Apples and oranges, of course. This is high level Keras code and not pure Python.
model = Sequential()model.add(recurrent.LSTM(HIDDEN_SIZE, input_shape=(None, len(chars)), init="he_normal", dropout_W=DROPOUT_W, dropout_U=DROPOUT_U))model.add(RepeatVector(output_len))for _ in range(LAYERS):
model.add(recurrent.LSTM(HIDDEN_SIZE, return_sequences=True, init=INITIALIZATION), dropout_W=DROPOUT_W, dropout_U=DROPOUT_U)model.add(TimeDistributedDense(len(chars), init="he_normal"))model.add(Activation(‘softmax’))model.compile(loss=’categorical_crossentropy’, optimizer=’adam’)
Todo:
- Continue training
- Optimize hyperparameters, maybe using Spearmint
- Add “attention” to the model
- Add more Regularizers.
- Publish code to Github.
- Publish IPython Notebook.
- Expand on the theory.
- Adapt to other domains — Maybe try the Reddit corpus released a few months ago.
- Try to extract real world spelling mistakes from Wikipedia as suggested by this awesome Stack Overflow answer.

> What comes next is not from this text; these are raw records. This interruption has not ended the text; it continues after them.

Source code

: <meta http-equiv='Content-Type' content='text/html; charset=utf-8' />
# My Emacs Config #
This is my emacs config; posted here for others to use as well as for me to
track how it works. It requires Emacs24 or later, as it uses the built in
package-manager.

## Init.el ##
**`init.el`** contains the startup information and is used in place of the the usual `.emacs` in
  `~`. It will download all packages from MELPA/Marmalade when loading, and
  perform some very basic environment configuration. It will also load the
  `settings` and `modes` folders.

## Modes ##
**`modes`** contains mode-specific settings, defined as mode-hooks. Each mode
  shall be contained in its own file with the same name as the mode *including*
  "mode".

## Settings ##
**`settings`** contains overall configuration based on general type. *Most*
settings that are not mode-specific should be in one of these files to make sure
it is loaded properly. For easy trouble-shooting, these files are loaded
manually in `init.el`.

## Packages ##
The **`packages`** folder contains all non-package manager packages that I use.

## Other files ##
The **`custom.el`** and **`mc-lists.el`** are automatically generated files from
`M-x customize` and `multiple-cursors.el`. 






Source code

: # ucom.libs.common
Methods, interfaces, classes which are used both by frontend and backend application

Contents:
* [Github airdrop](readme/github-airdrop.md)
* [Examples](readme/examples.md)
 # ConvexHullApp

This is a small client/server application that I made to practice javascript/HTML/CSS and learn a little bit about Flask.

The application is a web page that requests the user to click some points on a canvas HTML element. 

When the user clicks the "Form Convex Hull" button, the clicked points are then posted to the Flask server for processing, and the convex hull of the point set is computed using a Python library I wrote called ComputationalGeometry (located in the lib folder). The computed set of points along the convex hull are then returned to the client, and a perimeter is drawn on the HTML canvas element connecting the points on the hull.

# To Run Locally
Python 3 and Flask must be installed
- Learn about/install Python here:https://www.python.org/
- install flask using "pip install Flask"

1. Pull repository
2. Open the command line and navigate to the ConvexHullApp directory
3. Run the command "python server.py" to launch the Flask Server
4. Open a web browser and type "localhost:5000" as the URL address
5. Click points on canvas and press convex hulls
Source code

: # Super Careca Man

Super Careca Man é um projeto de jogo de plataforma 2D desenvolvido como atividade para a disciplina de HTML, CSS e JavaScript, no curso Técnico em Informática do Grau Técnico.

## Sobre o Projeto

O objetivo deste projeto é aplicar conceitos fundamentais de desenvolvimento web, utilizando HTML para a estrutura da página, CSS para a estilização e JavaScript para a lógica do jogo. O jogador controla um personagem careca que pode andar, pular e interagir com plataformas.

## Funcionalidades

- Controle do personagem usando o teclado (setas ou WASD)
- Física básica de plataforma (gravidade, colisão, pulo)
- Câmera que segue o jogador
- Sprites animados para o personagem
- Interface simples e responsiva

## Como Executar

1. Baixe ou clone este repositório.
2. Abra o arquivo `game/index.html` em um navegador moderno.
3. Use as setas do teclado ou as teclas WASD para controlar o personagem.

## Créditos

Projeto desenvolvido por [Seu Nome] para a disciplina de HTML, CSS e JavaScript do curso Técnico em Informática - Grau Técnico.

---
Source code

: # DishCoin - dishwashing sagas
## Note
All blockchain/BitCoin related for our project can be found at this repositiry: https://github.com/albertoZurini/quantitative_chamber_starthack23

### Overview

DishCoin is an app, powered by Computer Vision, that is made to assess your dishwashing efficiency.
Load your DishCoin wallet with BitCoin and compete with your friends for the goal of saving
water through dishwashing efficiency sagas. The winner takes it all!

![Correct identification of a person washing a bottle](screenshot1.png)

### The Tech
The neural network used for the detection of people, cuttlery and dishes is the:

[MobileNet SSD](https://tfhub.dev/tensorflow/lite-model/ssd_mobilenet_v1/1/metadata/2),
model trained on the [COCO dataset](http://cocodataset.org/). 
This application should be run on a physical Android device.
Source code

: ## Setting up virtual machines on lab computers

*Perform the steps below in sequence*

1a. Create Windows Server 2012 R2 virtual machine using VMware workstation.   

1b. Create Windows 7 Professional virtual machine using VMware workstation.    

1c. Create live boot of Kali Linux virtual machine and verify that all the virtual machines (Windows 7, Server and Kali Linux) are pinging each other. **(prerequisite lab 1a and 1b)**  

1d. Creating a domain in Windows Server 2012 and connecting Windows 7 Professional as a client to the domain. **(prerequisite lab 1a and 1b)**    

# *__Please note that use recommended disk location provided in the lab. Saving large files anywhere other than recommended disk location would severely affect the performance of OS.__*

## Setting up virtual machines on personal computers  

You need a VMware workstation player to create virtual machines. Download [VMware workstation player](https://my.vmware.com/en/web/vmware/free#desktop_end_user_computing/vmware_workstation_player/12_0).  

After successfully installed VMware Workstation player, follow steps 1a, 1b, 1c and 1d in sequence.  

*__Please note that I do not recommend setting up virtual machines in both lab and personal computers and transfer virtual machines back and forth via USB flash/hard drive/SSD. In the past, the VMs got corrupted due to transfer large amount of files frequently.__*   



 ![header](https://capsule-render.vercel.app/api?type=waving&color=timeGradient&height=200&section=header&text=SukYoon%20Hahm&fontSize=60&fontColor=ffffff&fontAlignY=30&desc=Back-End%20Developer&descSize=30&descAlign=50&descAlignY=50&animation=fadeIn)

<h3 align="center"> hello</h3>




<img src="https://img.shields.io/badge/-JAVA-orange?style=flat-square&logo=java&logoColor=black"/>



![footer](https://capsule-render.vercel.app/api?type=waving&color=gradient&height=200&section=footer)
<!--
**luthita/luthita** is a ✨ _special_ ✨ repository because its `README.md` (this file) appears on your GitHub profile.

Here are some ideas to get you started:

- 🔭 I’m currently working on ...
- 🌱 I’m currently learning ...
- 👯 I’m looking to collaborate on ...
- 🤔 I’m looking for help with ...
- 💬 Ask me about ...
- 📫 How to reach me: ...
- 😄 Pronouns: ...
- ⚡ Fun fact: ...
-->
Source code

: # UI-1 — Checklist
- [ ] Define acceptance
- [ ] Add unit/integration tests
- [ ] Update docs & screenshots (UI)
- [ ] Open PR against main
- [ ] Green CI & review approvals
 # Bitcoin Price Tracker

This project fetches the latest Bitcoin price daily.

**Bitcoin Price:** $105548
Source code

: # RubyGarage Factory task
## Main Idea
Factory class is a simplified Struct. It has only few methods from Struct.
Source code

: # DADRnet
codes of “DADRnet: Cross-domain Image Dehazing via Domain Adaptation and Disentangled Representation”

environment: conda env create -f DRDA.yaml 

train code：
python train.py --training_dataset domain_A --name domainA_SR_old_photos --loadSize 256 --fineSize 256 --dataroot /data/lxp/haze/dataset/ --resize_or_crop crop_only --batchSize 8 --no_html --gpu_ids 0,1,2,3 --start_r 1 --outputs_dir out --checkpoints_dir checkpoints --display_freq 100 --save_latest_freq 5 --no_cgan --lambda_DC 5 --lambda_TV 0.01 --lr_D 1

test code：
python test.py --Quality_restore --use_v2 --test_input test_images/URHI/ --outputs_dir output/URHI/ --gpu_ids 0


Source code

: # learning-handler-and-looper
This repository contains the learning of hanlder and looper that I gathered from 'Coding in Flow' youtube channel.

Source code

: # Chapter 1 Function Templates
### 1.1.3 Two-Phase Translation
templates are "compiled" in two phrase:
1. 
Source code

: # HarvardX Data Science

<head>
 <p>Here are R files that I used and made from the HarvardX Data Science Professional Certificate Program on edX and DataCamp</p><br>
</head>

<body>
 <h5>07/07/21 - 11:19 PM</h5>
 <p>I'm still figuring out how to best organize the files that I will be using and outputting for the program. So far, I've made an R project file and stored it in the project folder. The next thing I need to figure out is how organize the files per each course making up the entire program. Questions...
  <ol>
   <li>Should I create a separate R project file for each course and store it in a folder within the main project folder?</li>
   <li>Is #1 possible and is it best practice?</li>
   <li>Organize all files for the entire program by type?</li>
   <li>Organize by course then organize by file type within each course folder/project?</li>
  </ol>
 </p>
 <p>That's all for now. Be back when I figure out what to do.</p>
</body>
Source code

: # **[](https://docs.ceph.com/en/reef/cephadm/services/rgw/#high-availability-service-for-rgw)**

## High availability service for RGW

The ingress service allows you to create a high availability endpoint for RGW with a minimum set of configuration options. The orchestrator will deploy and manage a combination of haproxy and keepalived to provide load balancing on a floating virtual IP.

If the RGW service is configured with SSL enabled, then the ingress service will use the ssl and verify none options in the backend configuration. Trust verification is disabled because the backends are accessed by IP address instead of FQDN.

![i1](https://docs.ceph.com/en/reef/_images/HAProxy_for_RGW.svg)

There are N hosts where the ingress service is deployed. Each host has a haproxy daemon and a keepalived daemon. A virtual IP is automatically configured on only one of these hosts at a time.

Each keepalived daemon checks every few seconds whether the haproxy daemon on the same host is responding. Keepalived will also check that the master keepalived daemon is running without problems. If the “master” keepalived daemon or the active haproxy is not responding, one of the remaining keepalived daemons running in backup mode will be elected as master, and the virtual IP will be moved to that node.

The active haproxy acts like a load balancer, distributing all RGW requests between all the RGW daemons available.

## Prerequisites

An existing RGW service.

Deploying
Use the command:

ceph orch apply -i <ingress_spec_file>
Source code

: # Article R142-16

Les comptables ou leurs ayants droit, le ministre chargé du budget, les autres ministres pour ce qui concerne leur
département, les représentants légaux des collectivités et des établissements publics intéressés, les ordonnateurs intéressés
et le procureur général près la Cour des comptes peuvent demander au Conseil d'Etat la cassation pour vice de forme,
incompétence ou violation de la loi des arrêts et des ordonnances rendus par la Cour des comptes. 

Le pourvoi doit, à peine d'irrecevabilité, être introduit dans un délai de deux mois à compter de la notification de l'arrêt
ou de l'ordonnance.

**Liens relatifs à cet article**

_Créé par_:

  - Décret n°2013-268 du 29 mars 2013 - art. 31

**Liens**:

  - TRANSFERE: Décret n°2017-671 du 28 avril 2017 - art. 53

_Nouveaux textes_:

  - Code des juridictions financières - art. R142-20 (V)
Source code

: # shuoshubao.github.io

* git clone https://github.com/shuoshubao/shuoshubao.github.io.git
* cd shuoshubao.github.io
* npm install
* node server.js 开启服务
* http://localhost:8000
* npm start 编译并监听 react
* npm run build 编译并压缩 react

- Use smoothed version of confusion matrix to generate the noise, such as the ones from Probability Scoring for Spelling Correction by Church and Gale.
From the life of a Machine Learning engineer:
6:10 am — My phone sounds an annoying alarm and it is time to get up and prepare for the new day (yeah, kids, yay).
But before I get out of bed I SSH to the server and Tmux A to see the latest numbers. Every morning is like christmas as performance improves.
> MemoryError
Damn!
Parting Thoughts:
- This post and task is about Engineering, not science. That’s where the state of the art is right now. The technology works and it is up to us, the lowly engineers to put is to good use.
- You might be wondering about Language support. Nothing about this task used any prior knowledge about the input language, so the algorithm should work, as is, for any language.
- I got some good results on getting from noisy characters to spelling correction but there is no reason to stop there. I see no reason why you cannot continue to higher level tasks such as Named Entity Recognition as demonstrated in one of my favorite papers Natural Language Processing (almost) from Scratch, only using noisy character streams as the input and having the model magically “handle” the spelling mistakes automatically.